Маше исполнилось шесть.

Они долго ехали с мамой в метро, потом на троллейбусе, потом в трамвае.

Потом мама расспрашивала прохожих, а Маша безучастно стояла рядом. Наконец нашли песочно-желтый дом с башенкой. Вошли в парадное. Поднимаясь по лестнице, услышали звуки рояля. Мама облегченно сказала: «Здесь».

Комната, куда они вошли, была проходной: ряды стульев, на столе кипы журналов — обстановка такая, какая бывает у частно практикующих врачей.

Темно, безлико, зябко, душно. Мама стянула с шеи шарф, улыбнулась Маше ободряюще, и Маше стало маму жалко. Мама, бедная, очень волновалась, — и опять ее волнение было связано с музыкой, к этому Маша уже привыкла.

Они сидели вдвоем в проходной комнате, но вскоре появились еще двое, женщина с мальчиком, шепотом поздоровались, сели. А сбоку, за стеной, звучал рояль. Было в этих звуках нечто такое, что, казалось Маше, не предвещало ничего хорошего: удручающее однообразие пассажей, механическое выделение сильных долей, и не было вроде этому конца.

Но вот все же конец настал, рояль замолк. Дверь отворилась, и вошла высокая горбоносая женщина, улыбнулась, но улыбка не изменила выражения ее лица, деловито-нетерпеливого.

Зазвонил телефон, и она, оборвав фразу на полуслове, схватила трубку:

— Игорек! — воскликнула восторженно и замолкла. Слушала, поглаживая ласково пальцами трубку. — Да что ты говоришь! Ну поздравляю, поздравляю.

Спасибо, милый. Конечно, приду…

Звонок, видно, очень ее взбодрил. И она не удержалась, пояснила гордо присутствующим:

— Игорь Кубов звонил — ученик мой. Ну, знаете, Первая премия в Брюсселе.

Сразу стала как-то выше и еще горбоносое: чувствовалось, что она переживает момент торжества. Но и в такой момент деловитость ее не покидала.

Прищурившись, взглянула на Машу, взяла ее за подбородок.

— Аппетитная девочка.

Наверно, это следовало воспринять как поощрение, но пальцы у горбоносой были жесткие, холодные.

Маша стояла спиной к роялю, горбоносая нажимала то одну, то другую клавишу, Маше надо было чисто пропеть ноту, а после сказать, что это — то ли «до», то ли «ре», то ли «ми».

Маму свою Маша не видела, но наблюдала, как все больше скучнеет лицо у горбоносой.

— Видите ли… — закончив испытания, обратилась она к Машиной маме, и Маша не стала слушать, подошла к шкафчику, где за стеклом стояли фарфоровые финтифлюшки.

Как все дети, Маша была любопытна.

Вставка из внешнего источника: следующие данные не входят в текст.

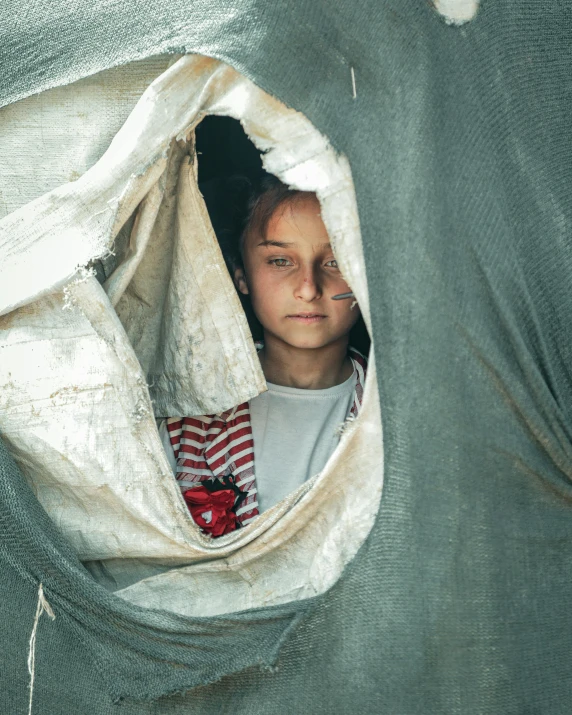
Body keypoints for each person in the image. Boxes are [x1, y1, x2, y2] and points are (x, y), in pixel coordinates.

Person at [159, 176, 367, 537]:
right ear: (241, 275)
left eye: (335, 261)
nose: (307, 288)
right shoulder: (186, 420)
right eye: (281, 260)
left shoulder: (390, 415)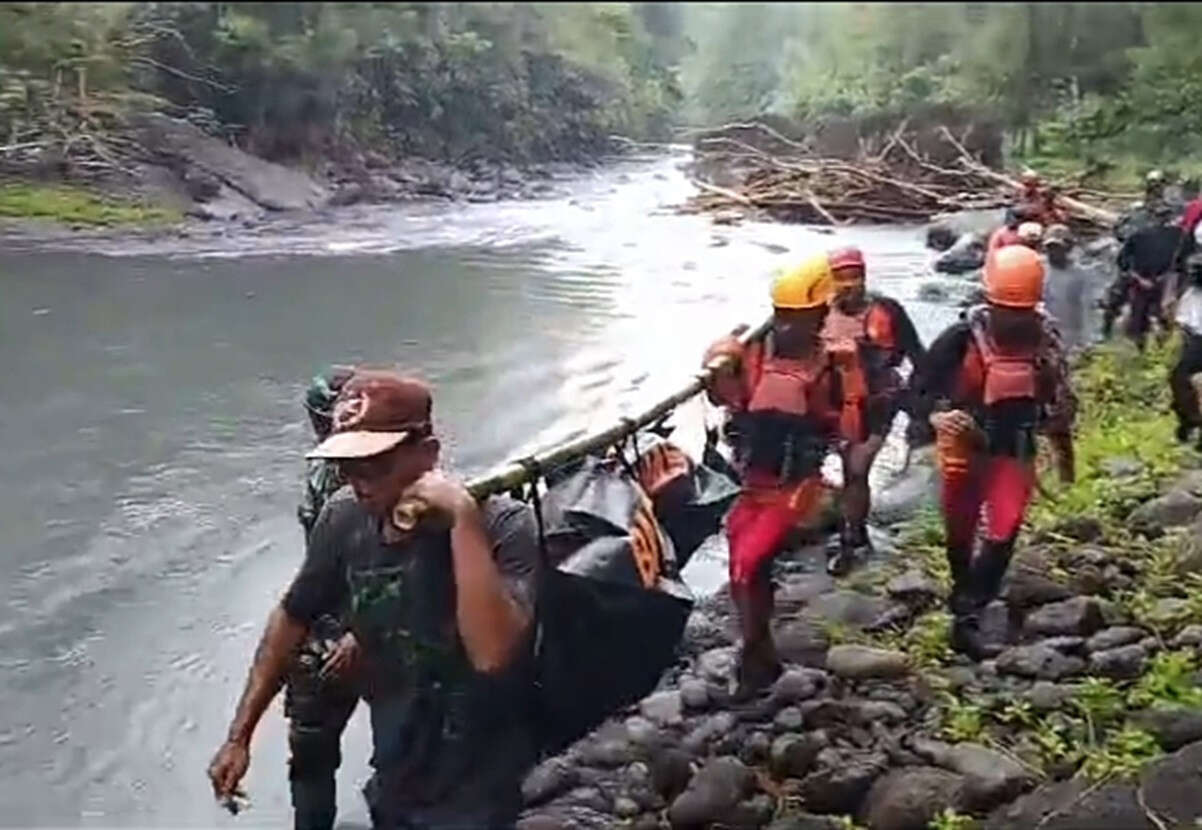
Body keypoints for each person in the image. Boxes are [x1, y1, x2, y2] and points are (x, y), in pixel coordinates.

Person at [209, 370, 541, 829]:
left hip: (479, 778)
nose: (359, 482)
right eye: (347, 468)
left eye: (376, 466)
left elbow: (491, 654)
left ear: (427, 455)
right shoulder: (344, 517)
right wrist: (239, 736)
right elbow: (292, 616)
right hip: (397, 765)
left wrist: (462, 518)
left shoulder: (504, 525)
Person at [910, 246, 1077, 659]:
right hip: (964, 447)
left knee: (1005, 529)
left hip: (1014, 449)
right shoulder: (959, 340)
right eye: (1006, 309)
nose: (1015, 319)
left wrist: (1064, 452)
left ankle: (969, 615)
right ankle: (963, 591)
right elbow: (915, 392)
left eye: (1023, 311)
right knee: (960, 534)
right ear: (988, 302)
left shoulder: (1046, 341)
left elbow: (1059, 401)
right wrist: (934, 418)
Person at [703, 253, 849, 697]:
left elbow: (850, 428)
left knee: (748, 565)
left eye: (799, 317)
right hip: (753, 484)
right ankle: (762, 655)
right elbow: (722, 400)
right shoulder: (751, 354)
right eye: (782, 317)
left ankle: (750, 659)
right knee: (746, 563)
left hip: (798, 486)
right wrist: (717, 358)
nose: (787, 327)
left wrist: (853, 381)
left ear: (821, 315)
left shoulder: (833, 364)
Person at [286, 366, 362, 830]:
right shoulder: (325, 468)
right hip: (346, 621)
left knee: (314, 750)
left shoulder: (335, 473)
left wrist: (360, 630)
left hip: (356, 626)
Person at [820, 245, 926, 575]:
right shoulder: (818, 312)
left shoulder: (888, 311)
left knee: (857, 467)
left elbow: (918, 355)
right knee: (843, 463)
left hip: (880, 400)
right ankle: (853, 528)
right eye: (841, 279)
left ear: (864, 277)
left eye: (855, 277)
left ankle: (852, 539)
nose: (849, 285)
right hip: (834, 402)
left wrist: (921, 402)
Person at [1105, 201, 1183, 350]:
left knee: (1143, 316)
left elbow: (1122, 261)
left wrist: (1138, 277)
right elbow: (1123, 261)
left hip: (1156, 282)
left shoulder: (1175, 235)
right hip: (1153, 281)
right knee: (1141, 316)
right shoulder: (1176, 235)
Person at [1041, 225, 1095, 352]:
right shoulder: (1038, 269)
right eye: (1050, 248)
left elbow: (1087, 307)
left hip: (1069, 334)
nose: (1053, 252)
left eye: (1057, 248)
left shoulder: (1080, 274)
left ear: (1068, 249)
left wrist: (1087, 339)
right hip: (1043, 333)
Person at [1168, 254, 1202, 448]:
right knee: (1177, 378)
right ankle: (1189, 419)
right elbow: (1184, 324)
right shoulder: (1191, 294)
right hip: (1195, 342)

В ней еще не проявилось свойство людей взрослых все видеть, воспринимать только с точки зрения собственной персоны, — она видела живо, ярко, непосредственно, и все новое возбуждало ее интерес. Детское видение, детское восприятие тем и хорошо, что свободно, не угнетается никакими правилами, ограничениями, и занято не собой, а окружающим и окружающими.

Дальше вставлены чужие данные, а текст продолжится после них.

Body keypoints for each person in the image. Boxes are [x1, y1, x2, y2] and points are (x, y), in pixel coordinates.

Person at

Пока мама и горбоносая говорили. Маша разглядывала комнату. Мебель стояла тесно, впритирку, потому что очень много места занимал рояль. На круглом столе, покрытом темной скатертью, сахарница, вазочка с печеньем, стакан с простывшим чаем, а на подставке закопченный алюминиевый чайник.

По-видимому, горбоносая не особо пеклась о домашнем уюте, ей было недосуг.

А на стенах висели фотографии в рамочках. Молодые лица, в анфас и в профиль, совсем не похожие, но с каким-то неуловимым сходством. Сходство, вероятно, возникало из-за общности выражения: юношески откровенное торжество, слегка надменное, холодноватое, ощущалось и в темных, и в светлых глазах, и в острых, и в округлых подбородках. А наискосок, или внизу, или сбоку шли надписи: «Первой моей учительнице», «Дорогой Ираиде Сумбатовне», «Моей наставнице» и т. д.

Количество фотографий — их было не меньше десятка, и все аккуратно окантованы, застеклены, — вызывало двойственное впечатление: уважительное — вот, значит, она какая, Ираида Сумбатовна! Но вместе с тем и снисходительное — тщеславие всегда уязвимо. Демонстрируют свое сокровенное обычно те люди, чье самолюбие ущемлено. И именно такие люди стараются вести себя с особой властностью, авторитарность.